Americans in Paris: Artists Working in Postwar France, 1946–1962

On October 4, at 6pm, join Lynn Gumpert, director of New York University’s Grey Art Gallery, and Debra Bricker Balken, independent curator, for a conversation about Americans in Paris: Artists Working in Postwar France, 1946–1962 which has just been released by Hirmer Verlag and Grey Art Gallery, NYU. Long renowned as an artistic mecca, Paris renewed its allure as a leading cultural capital following the end of World War II by attracting a new wave of expatriates from the U.S.

The first major publication to focus on this fertile period, Americans in Paris explores this vibrant community of artists, writers, and musicians who lived in the City of Light for a year or more from 1946 to 1962. Many took advantage of the newly enacted GI Bill, which covered tuition and living expenses; others, including many women, financed their own sojourns. Co-editors Gumpert and Balken will discuss how direct encounters with French collections, artists, critics, and gallerists significantly impacted the development of postwar American art.

This event will take place at Albertine, and will be in English. It is free with RSVP. Click here to receive your ticket(s).

Image © : Americans in Paris: Artists Working in Postwar France, 1946–1962, Hirmer Verlag and Grey Art Gallery, NYU.

Debra Bricker Balken is an award-winning independent curator, scholar, and writer who has assembled numerous exhibitions internationally for major museums on subjects relating to American modernism and contemporary art. Most recently, she authored Harold Rosenberg: A Critic’s Life (University of Chicago Press, 2021), and Arthur Dove: A Catalogue of Paintings and Things (Yale University Press, 2021). In 2017, she curated Mark Tobey: Threading the Light, which was organized by the Addison Gallery of American Art, and opened at the Peggy Guggenheim Collection with that year’s Venice Biennale.
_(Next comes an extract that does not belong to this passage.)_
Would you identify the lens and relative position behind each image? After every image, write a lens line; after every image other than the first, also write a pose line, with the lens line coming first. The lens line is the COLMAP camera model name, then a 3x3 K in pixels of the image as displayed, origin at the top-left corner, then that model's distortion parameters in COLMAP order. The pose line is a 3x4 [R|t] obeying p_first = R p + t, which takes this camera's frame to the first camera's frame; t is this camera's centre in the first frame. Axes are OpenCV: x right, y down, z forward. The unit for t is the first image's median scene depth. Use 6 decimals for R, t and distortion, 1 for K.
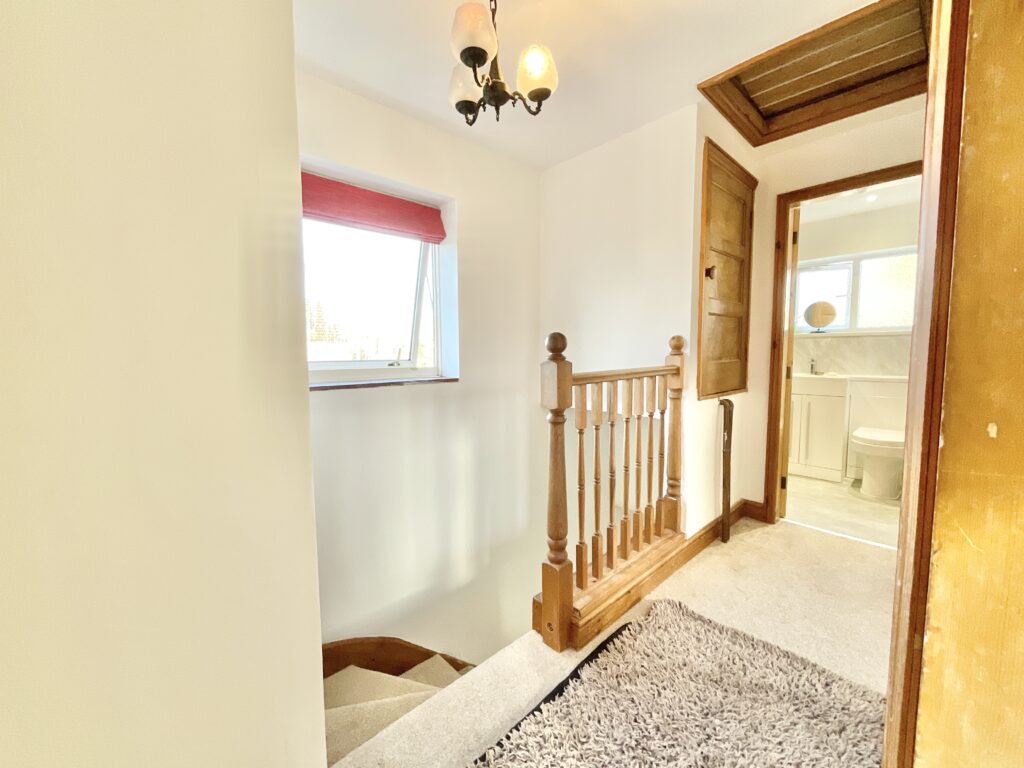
lens RADIAL K [[415.5, 0, 511.1], [0, 415.5, 385.8], [0, 0, 1]] dist [0.001463, -0.000325]
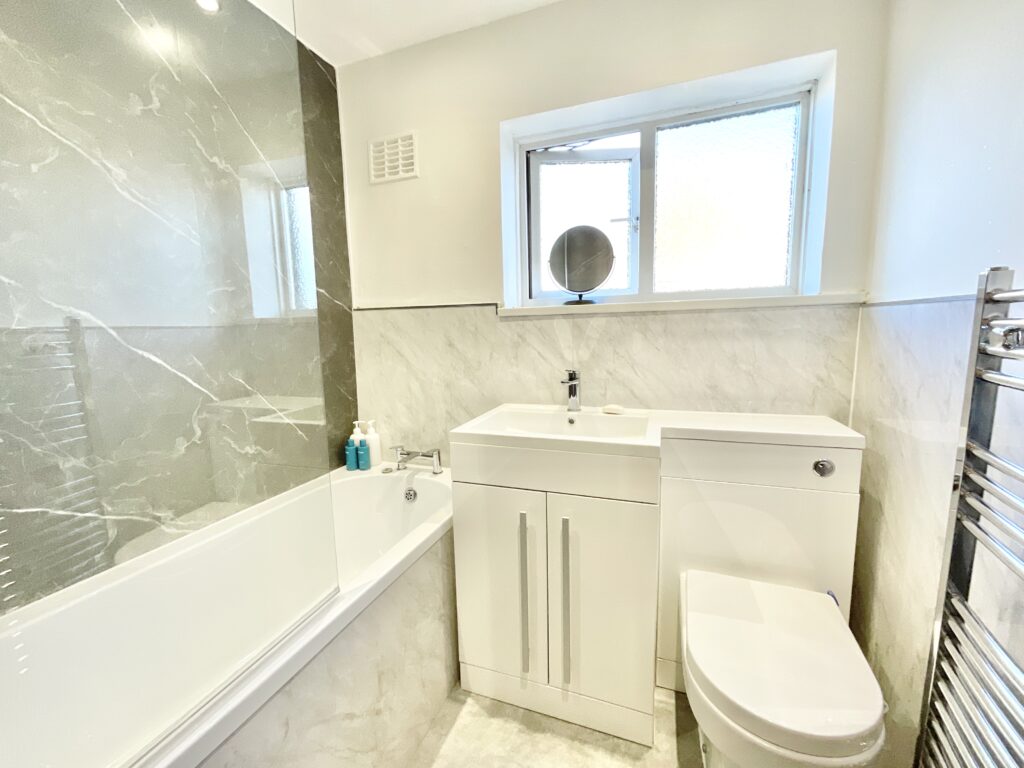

Lynn Gumpert has been Director of the Grey Art Gallery, New York University’s fine arts museum, since 1997. Among the more than seventy-five exhibitions she has overseen at the Grey are Modernisms: Iranian, Turkish, and Indian Highlights from NYU’s Abby Weed Grey Collection (2019); The Beautiful Brain: The Drawings of Santiago Ramón y Cajal (2018); and Inventing Downtown: Artist-Run Galleries in New York City, 1952–1965 (2017). She previously
worked as a writer, consultant, and independent curator, organizing shows in New York, Japan, and France and as senior curator at the New Museum, New York. In 1999, she was made a Chevalier of the Order of Arts and Letters.